BERKATA JUJUR UNTUK KEBENARAN
(Sebuah catatan reflektif)
Kata benda "kebenaran" punya kata dasar "benar." Lawan kata "benar" adalah "salah," Jadi tidak ada yang lain, seperti keliru, bohong, kira-kira dan sejenisnya. Atas pemahaman dasar ini implementasi kebenaran ditegakkan, diperjuangkan dan dibela untuk menghadirkan keadilan.
Manusia sebagai manusia yang bermartabat dan terhormat, berbudi dan punya nurani tahu benar apa itu kebenaran, mana yang benar, mengakui secara sadar tentang kebenaran dan mewujudkan dengan benar dalam sikap-lakunya sehingga perbuatan di luar koridor benar adalah salah. Ini credo dan pedoman dasar.
Tentang kebenaran, ada banyak kajian dari berbagai sudut pandang dan paham. Dari padanya lahirlah aneka uraian, pengertian-pengertian dan pengelompokan.

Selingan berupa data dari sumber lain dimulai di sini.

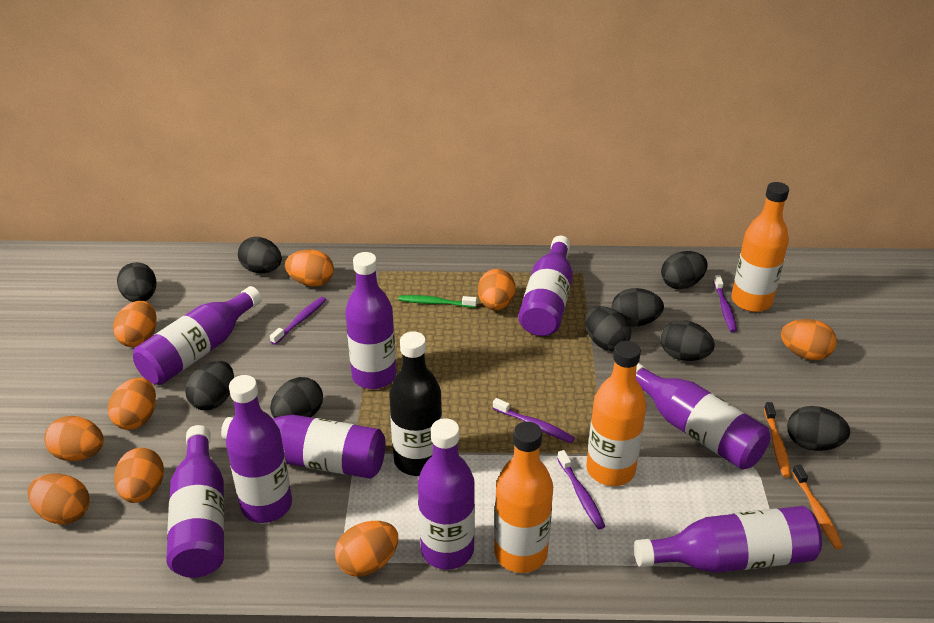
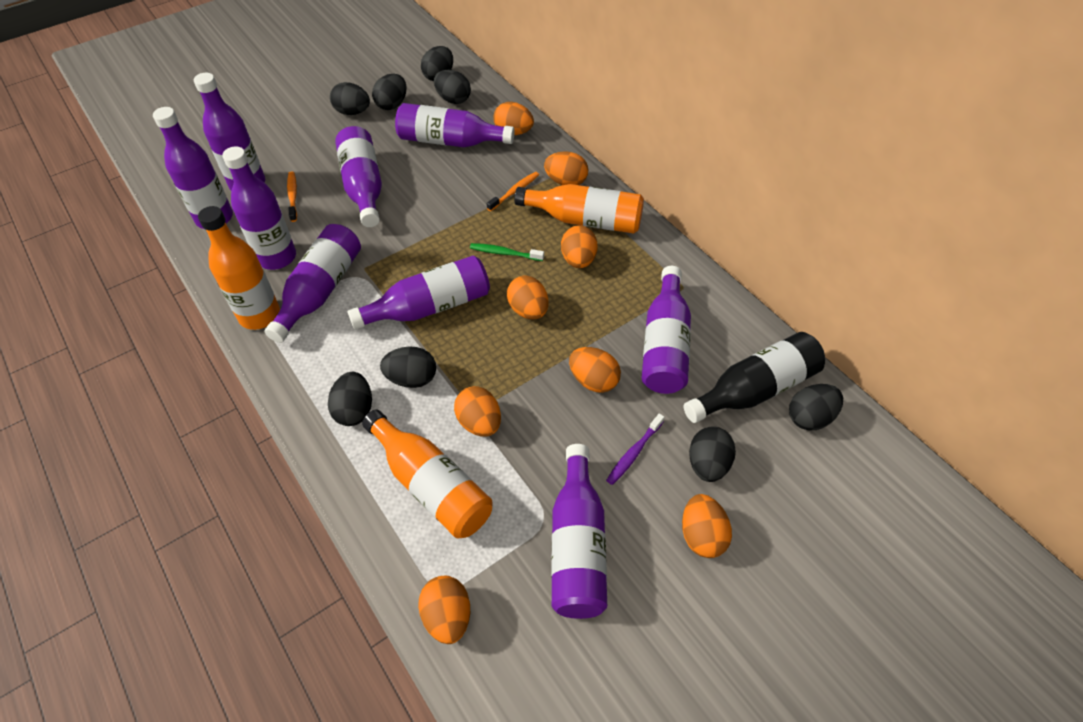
black egg: [117,262,157,302] [185,361,234,410] [238,237,282,273] [270,377,323,418] [585,306,631,351] [612,288,664,327] [661,251,708,289] [661,320,715,361] [787,406,850,451] = 9 -> [328,372,372,426] [330,82,370,115] [372,74,406,110] [380,346,436,388] [421,46,453,81] [434,70,471,104] [689,426,736,482] [789,384,843,430] = 8
orange egg: [28,473,90,525] [44,416,104,461] [108,377,156,430] [113,301,157,347] [114,448,164,503] [285,249,334,287] [335,521,398,577] [478,269,516,310] [781,319,837,360] = 9 -> [418,576,470,644] [454,386,501,437] [493,102,534,135] [507,276,549,320] [544,151,588,185] [561,225,598,268] [569,347,621,393] [682,494,732,558] = 8
purple toothbrush: [270,297,326,345] [493,398,575,443] [557,450,605,530] [713,275,737,332] = 4 -> [606,413,664,485] = 1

Namun demikian tentang kebenaran sepatutnya hanya berhubungan dengan tiga hal dasar yaitu budi-intelectus, hati nurani-afeksi dan fakta-res. Maka kesesuaian antara ketiga hal ini adalah kebenaran.
Dua hal mendasar yang disebutkan di atas ada pada diri-pribadi manusia dan hal yang lain itu di luar manusia. Walau hal lain itu eksternal/ berada di luar diri-pribadi manusia namun berkaitan. Hal-hal ini berhubungan sangat kuat dan berpengaruh sangat besar satu terhadap yang lain.
Jadi mau ditegaskan bahwa satu hal mendasar tidak dapat hadir tanpa dua hal mendasar yang lain dan sebaliknya. Karena itu praksis dalam realita, kebenaran tidak bisa berdiri pada satu kekuatan saja.
Misalnya mengandalkan nalar (budi atau intelektus) saja untuk kebenaran, akan benar secara logic tetapi tidak real. Serupa pernyataan ini: "Sapi bertanduk, anak sapi tidak bertanduk, maka anak sapi bukan sapi."
Atau hanya mengagungkan kekuatan realita, seperti contoh: "itik berindukan ayam". Secara realistis kasuistik benar tetapi hal ini menjadi tanda tanya besar untuk kekuatan nalar, intelektus atau searti dengan pemikiran logic.